As Bitcoin’s price continues to soar beyond $4,000 USD per, cybercriminals are responding in kind by using techniques long reserved for adware, click-fraud and spying to now drop cryptocurrency miners onto compromised computers.
The latest incident comes from a rash of drive-by downloads that are being used to install coin-mining malware called Zminer, according to researchers from Netskope.
The Zminer executable is being dropped from an exploit kit, which in turn connects with an Amazon S3 storage bucket to grab two payloads called Claymore CryptoNote CPU MinerĀ and Manager.exe. Claymore is the mining utility used to produce Monero, an open-source cryptocurrency that goes to lengths to obfuscate its blockchain, making it a challenge to trace any activity. Manager oversees the mining and includes instructions for the Windows Task Scheduler, said Ashwin Vamshi, a security researcher at Netskope.
“We typically have observed that after a victim is infected by an exploit kit, for example, Neptune exploit kit, the victim’s machine is driven through these drive-by-download sites,” Vamshi told Threatpost. “At this time we did not find enough evidence of particular sites or category of sites leading to Zminer.”
One twist is that Zminer, once it’s up and running on a victim’s machine, seeks out and disables Windows Defender by adding several keys in the system registry. Vamshi said Netskope has not seen any version of Zminer trying to disable other antimalware or host-based intrusion prevention software.
“On the network side, given that the communication to download the payload is over HTTPS and the interaction with a managed cloud application Amazon AWS, if network-IPS does not have the capability to inspect encrypted channels and understand activity-level transactions of Amazon AWS, they would fail to protect enterprise customers,” Vamshi said.
Earlier this week, FireEye reported that attackers were using Neptune to spread miners through malvertising. FireEye said the kit has been redirecting victims with popups from fake hiking ads to exploit kit landing pages and in turn to HTML and Adobe Flash exploits. Some sites that convert YouTube videos to MP3s are also implicated in these attacks, all of which redirect to a site hosting a Monero miner download.
Netskope provided details on two separate operations that have netted 101 Monero, or $8,300 USD, and 44 Zcash, or $10,100 USD so far. Zminer uses Monero on 32-bit Windows systems, and Zcash on 64-bit.

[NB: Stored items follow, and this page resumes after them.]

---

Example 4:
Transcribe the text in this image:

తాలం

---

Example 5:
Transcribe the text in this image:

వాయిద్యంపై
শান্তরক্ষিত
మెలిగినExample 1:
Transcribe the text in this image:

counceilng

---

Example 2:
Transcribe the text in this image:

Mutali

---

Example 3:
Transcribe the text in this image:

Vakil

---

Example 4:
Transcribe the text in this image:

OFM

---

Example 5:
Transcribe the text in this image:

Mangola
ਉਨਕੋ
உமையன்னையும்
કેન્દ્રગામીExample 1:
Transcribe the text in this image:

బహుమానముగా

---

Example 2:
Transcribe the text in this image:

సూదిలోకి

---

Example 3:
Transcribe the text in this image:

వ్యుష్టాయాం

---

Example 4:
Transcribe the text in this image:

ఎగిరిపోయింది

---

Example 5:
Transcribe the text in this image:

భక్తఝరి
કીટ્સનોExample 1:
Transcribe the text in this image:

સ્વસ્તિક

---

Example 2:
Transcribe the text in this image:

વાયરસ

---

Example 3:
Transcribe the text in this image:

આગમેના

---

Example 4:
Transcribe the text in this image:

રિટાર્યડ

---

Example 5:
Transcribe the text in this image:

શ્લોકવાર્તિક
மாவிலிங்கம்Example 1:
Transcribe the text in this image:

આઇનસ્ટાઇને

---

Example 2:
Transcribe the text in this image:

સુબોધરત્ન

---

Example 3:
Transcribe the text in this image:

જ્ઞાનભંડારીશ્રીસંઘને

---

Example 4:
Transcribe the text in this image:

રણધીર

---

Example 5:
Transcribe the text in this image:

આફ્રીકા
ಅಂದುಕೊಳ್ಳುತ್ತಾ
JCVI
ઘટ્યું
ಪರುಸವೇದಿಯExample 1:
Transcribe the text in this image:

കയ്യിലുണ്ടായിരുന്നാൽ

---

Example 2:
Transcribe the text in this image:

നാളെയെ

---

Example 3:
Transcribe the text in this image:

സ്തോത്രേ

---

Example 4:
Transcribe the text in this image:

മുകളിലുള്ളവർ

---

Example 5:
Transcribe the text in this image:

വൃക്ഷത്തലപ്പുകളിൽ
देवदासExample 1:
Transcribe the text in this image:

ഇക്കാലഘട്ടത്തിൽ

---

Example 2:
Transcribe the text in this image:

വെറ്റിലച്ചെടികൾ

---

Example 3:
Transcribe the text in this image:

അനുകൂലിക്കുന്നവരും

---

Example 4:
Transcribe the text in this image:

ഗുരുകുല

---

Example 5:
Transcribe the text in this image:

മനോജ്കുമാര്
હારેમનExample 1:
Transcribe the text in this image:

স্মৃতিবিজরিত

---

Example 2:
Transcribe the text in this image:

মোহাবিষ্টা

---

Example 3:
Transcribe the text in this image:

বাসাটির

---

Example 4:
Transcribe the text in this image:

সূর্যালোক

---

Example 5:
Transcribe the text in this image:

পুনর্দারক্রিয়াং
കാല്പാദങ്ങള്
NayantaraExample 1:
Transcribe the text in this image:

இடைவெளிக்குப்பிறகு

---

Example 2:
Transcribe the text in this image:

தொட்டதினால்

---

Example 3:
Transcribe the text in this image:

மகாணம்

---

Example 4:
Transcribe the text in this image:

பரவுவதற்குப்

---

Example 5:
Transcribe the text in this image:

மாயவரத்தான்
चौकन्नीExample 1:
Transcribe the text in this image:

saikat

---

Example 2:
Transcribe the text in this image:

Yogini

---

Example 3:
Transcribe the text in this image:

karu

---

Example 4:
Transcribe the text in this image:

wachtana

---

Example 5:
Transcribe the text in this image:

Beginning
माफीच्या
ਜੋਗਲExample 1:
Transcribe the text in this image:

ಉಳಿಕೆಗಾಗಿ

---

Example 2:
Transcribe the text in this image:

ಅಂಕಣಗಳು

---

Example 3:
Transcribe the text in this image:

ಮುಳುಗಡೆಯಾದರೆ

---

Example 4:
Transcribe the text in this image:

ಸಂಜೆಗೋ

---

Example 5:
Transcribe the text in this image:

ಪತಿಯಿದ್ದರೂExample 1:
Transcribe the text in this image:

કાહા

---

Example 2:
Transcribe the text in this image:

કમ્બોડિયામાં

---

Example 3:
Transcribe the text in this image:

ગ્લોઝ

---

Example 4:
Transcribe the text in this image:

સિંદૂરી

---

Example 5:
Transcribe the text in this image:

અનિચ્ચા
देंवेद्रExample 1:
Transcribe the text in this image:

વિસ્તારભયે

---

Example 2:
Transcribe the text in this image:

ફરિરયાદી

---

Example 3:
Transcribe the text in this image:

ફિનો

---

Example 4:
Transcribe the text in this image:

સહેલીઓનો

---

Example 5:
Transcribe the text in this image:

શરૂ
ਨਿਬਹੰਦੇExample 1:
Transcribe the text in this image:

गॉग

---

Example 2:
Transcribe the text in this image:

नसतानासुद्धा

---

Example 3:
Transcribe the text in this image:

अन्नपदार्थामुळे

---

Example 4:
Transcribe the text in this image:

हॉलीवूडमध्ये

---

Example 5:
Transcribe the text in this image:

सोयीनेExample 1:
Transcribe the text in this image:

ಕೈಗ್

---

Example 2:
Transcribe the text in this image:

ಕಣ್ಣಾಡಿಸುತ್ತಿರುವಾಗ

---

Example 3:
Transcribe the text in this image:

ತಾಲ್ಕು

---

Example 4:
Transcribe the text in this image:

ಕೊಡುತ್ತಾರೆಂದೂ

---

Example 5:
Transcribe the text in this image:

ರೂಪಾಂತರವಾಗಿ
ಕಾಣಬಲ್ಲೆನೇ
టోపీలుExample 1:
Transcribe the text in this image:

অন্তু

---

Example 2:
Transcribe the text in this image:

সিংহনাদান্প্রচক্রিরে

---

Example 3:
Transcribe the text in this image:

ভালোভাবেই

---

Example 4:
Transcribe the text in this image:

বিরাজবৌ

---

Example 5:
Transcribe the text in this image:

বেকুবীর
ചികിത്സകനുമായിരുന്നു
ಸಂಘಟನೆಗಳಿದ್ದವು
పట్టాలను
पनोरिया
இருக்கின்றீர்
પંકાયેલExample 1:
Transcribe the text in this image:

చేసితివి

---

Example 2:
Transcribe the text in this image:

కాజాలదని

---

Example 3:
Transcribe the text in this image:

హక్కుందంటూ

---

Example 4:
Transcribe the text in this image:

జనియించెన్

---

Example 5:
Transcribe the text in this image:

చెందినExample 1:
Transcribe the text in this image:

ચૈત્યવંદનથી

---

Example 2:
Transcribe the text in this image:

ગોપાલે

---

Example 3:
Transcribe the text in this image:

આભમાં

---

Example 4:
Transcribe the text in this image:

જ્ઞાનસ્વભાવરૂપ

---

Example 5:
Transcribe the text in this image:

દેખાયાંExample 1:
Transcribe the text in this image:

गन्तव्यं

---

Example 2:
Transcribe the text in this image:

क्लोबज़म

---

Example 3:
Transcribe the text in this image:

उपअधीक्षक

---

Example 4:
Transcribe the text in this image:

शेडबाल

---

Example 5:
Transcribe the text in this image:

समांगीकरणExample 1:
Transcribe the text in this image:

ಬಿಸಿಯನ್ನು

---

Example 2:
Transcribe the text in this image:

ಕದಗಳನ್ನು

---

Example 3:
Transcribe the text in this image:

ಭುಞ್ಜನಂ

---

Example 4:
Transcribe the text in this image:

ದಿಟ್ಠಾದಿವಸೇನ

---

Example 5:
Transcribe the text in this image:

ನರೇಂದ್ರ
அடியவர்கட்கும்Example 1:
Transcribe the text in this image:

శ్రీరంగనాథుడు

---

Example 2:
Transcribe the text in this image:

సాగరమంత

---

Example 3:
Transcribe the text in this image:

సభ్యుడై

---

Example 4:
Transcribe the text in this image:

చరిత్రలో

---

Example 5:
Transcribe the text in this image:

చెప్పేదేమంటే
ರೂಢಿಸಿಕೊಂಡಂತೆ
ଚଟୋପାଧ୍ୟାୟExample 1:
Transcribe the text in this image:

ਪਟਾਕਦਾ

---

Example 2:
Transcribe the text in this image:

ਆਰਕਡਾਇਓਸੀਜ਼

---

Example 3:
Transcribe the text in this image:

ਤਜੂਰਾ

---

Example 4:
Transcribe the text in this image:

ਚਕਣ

“Since the mining operation usually involves a lot of computing power, the CPU usage will be extensively dominated by the miner. As a result, the machines or workstations start functioning abnormally slow,” Vamshi said. “We have only observed Zminer disabling Windows Defender and it used no other technique to evade detection of the CPU usage. Users should treat abnormal increase in CPU usage as a potential indicator for coin-mining malware.”
Netskope, meanwhile, has privately reported to Amazon the S3 URLs hosting the Zminer payloads, and Vamshi said it is awaiting a response.
“The attacker has chosen Amazon Simple Storage Service as it is easy to deliver the payload and make the victim believe the source is trusted,” Vamshi said.
In the meantime, coin mining continues to be a viable revenue-generating option for criminals. Even nation-state attackers from North Korea alleged to be behind May’s WannaCry ransomware outbreak used the NSA’s EternalBlue SMB exploit to spread the Adylkuzz miner.
“Coin mining allows anyone with access to the internet and suitable hardware to participate in mining and generate money,” Vamshi said. Cryptocurrency currently has a global market cap of $153 billion, and it’s climbing.
“Of late, we along with the rest of the security industry have seen a growing trend of crypto-mining malware,” Vamshi said. “We can only speculate that there are enough threat actors with a primary focus of generating money treading along this new path may be due to the fact that there is not a lot of money they are able to generate via ransomware.”